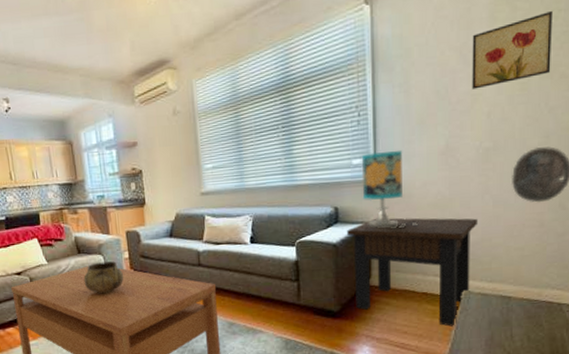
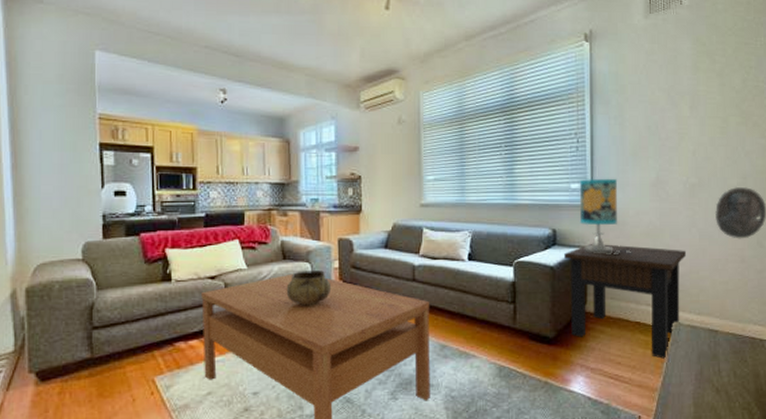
wall art: present [472,10,554,90] -> none [679,66,746,129]

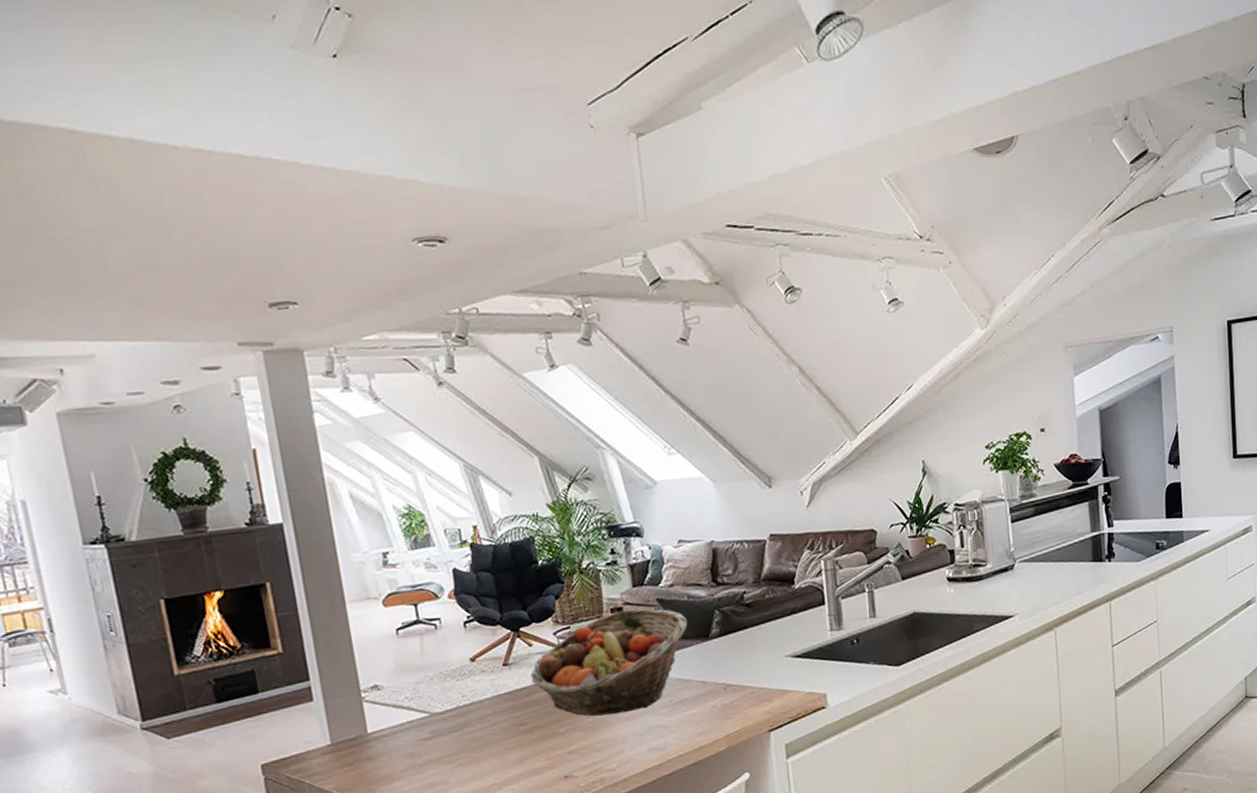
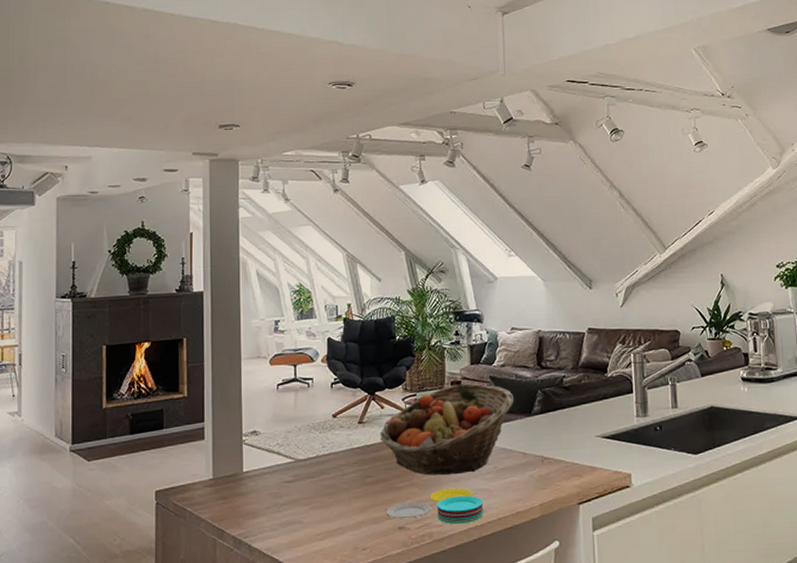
plate: none [548,726,661,767] -> present [386,488,483,525]

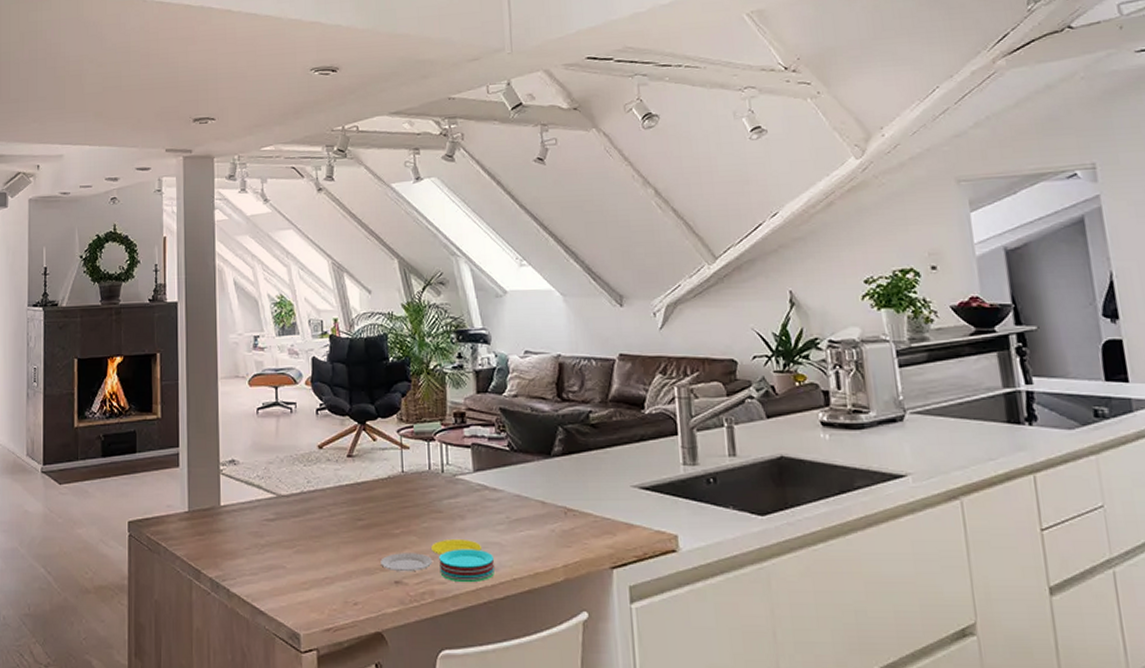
fruit basket: present [380,383,514,475] -> none [372,416,530,522]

> **Exercise requirements**: Would it be possible to copy the material exactly, excluding the images?

> **Written answer**:
wall art: present [472,10,554,90] -> none [679,66,746,129]

plate: none [548,726,661,767] -> present [386,488,483,525]

fruit basket: present [380,383,514,475] -> none [372,416,530,522]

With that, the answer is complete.